What do success and risk have in common?

My wife and I own several swim schools in central Texas. Last year, we provided more than 200,000 swim lessons at our five facilities. We helped a lot of kids grow stronger and more comfortable in and around the water.  It was a very successful year of providing more lessons to more children than ever.

We also had a very risky year.  We demolished and rebuilt one of our five swim school at the same time we were building a brand new school.  For small business owners, borrowing several million dollars and managing two major development projects during a time of labor shortages, uncertainty in the financial markets, supply-chain constraints and high staff turnover meant it often felt like we were on the brink of losing everything.

Andy Grove, former CEO of Intel, once said “Success breeds complacency. Complacency breeds failure. Only the paranoid survive. Inside the seat of every success is the risk of failure.”

While I’m not sure I fully agree with his comment about the paranoid, I do know that inside the seat of every success is the risk of failure.

In fact, if you’re not risking, you’re probably not trying enough. The challenge is that if we risk and fail too often as leaders, we probably shouldn’t be in leadership positions. But if we’re not risking and failing some, I suspect it’s because we’re not pushing hard enough.

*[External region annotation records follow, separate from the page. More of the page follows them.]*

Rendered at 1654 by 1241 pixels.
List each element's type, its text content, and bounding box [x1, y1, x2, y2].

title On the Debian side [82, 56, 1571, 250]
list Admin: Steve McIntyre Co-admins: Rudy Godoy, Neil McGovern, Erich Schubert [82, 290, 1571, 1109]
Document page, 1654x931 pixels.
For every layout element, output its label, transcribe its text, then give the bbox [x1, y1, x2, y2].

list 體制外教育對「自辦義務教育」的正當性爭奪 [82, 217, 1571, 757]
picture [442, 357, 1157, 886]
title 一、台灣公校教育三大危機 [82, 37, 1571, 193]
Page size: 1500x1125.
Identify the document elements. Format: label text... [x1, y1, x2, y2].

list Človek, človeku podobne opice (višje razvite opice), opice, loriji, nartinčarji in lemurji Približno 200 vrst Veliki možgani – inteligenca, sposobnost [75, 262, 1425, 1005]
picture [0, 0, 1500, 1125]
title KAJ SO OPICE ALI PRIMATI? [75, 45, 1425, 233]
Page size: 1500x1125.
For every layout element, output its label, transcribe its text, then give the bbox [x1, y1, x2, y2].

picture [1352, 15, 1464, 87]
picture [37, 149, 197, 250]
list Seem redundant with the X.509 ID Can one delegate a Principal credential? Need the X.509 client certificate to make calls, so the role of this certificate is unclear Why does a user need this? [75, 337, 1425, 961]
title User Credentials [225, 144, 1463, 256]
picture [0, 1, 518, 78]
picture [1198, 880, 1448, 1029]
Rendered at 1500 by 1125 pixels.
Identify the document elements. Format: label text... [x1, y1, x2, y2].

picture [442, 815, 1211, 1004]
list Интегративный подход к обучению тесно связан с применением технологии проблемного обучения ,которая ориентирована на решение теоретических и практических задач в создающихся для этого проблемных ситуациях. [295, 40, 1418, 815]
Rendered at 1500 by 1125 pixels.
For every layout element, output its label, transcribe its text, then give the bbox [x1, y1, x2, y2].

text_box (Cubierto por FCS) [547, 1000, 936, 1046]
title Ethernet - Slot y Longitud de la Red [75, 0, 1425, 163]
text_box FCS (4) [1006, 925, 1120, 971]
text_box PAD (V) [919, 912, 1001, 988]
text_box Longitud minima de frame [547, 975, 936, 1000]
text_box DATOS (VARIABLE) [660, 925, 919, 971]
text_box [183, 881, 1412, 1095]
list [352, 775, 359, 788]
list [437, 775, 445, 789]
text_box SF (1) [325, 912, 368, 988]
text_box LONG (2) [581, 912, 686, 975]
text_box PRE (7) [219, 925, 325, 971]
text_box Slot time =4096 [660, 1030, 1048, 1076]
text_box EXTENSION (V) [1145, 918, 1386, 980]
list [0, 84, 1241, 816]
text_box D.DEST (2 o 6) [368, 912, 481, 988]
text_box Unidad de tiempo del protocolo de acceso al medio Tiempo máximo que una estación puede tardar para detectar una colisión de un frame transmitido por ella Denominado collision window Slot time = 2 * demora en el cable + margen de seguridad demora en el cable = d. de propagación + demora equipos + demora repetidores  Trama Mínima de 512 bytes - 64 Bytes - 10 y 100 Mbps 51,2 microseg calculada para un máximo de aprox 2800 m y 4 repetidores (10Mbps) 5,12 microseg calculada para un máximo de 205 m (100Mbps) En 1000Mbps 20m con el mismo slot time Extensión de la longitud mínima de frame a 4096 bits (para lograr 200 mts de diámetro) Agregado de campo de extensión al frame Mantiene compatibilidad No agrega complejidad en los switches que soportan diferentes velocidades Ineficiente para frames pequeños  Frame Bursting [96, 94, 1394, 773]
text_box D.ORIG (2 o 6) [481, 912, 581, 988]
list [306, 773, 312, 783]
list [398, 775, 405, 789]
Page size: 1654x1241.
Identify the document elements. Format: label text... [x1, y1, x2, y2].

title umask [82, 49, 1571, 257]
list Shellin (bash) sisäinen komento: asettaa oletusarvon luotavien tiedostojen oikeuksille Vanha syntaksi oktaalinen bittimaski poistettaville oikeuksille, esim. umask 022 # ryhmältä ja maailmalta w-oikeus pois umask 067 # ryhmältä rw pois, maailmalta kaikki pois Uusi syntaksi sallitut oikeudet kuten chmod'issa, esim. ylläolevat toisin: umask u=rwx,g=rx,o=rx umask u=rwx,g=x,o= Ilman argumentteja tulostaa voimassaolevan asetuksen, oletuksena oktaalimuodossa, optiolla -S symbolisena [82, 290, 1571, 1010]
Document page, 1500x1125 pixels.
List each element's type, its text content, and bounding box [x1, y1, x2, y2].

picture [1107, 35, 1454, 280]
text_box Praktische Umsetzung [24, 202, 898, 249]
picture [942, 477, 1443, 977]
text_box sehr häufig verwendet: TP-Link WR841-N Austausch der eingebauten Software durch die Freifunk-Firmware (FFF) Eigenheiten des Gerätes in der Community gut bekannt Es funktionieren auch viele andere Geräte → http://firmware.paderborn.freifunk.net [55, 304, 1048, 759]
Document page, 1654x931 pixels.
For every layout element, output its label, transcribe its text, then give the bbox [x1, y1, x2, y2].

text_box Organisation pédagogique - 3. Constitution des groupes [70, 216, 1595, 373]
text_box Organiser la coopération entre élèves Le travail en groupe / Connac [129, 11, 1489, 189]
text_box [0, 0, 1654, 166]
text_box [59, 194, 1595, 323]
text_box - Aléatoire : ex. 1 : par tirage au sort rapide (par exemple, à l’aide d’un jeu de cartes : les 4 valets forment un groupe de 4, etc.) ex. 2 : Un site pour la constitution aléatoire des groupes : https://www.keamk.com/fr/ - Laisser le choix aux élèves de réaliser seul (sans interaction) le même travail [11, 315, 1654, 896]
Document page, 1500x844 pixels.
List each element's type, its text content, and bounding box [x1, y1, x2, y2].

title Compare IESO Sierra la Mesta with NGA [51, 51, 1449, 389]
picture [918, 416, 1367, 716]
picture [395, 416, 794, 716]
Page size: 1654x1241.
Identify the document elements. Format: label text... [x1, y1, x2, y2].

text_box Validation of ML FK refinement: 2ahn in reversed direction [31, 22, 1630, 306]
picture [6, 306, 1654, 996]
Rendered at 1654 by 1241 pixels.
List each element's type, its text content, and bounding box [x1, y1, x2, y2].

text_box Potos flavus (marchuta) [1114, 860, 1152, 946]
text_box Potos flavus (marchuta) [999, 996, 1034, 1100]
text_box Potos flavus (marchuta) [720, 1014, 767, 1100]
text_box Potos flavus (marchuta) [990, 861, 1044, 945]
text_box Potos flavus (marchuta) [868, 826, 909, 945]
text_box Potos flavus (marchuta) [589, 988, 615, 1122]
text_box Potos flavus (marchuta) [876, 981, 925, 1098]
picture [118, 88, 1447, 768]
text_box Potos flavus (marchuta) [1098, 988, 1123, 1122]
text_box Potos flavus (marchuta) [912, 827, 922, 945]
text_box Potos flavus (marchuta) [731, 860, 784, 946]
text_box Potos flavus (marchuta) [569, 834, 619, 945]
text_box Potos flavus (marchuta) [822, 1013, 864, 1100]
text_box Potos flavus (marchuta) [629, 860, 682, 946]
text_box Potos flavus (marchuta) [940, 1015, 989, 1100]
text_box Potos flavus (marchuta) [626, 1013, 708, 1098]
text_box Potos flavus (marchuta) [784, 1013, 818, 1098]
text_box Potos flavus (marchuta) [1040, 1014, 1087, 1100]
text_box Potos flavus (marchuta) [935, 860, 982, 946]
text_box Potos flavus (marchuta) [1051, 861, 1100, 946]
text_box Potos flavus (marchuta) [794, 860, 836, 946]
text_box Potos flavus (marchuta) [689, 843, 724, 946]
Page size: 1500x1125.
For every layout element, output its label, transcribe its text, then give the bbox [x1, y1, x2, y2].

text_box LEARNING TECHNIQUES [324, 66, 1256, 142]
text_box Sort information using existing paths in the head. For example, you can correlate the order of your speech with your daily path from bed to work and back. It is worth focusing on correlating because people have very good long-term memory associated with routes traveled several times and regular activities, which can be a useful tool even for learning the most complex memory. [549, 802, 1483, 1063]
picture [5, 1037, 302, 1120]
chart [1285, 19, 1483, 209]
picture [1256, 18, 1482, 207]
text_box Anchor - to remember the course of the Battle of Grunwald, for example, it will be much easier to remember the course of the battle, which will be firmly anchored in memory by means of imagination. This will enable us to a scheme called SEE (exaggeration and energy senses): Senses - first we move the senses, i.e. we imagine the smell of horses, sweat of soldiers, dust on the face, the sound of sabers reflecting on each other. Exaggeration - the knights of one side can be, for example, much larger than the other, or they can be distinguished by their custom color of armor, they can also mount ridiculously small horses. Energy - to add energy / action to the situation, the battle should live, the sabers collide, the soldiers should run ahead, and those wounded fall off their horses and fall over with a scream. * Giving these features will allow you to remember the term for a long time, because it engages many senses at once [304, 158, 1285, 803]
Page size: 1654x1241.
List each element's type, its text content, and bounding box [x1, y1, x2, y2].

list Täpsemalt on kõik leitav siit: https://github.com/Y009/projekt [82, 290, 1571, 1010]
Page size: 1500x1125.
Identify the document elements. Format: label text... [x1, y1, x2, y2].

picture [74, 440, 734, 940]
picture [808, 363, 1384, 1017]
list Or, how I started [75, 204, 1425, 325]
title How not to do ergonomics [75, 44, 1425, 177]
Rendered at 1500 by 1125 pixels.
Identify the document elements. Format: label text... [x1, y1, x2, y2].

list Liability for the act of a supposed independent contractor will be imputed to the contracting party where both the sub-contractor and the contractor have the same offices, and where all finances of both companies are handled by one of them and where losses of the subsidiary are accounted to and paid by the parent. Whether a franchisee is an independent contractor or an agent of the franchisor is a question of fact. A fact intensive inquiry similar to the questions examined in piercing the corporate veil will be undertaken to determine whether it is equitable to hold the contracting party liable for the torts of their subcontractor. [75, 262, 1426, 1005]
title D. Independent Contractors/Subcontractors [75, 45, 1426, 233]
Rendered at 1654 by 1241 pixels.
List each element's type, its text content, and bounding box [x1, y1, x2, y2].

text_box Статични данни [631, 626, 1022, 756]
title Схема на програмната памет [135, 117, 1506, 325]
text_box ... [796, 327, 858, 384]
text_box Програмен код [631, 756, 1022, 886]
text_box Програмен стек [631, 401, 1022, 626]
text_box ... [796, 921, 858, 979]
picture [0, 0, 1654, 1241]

The Stockdale Paradox is a powerful concept documented by Jim Collins in his book, Good to Great. In his research on top-performing companies – leaders in their industries – he observed the balance of two seemingly opposing realities:  the leaders of these firms faced the brutal reality of the risk and exposure they were facing during times of challenge, while at the same time maintaining an unending sense of hope and optimism.

Surrounded by challenges, this ability to be both realistic about the potential for risk and failure while also maintaining a deep well of optimism should be part of what marks us as leaders. Having that unending optimism amidst leadership disappointment makes us better leaders.

Fellow leader – how do you make sure you lean into risk while remaining optimistic?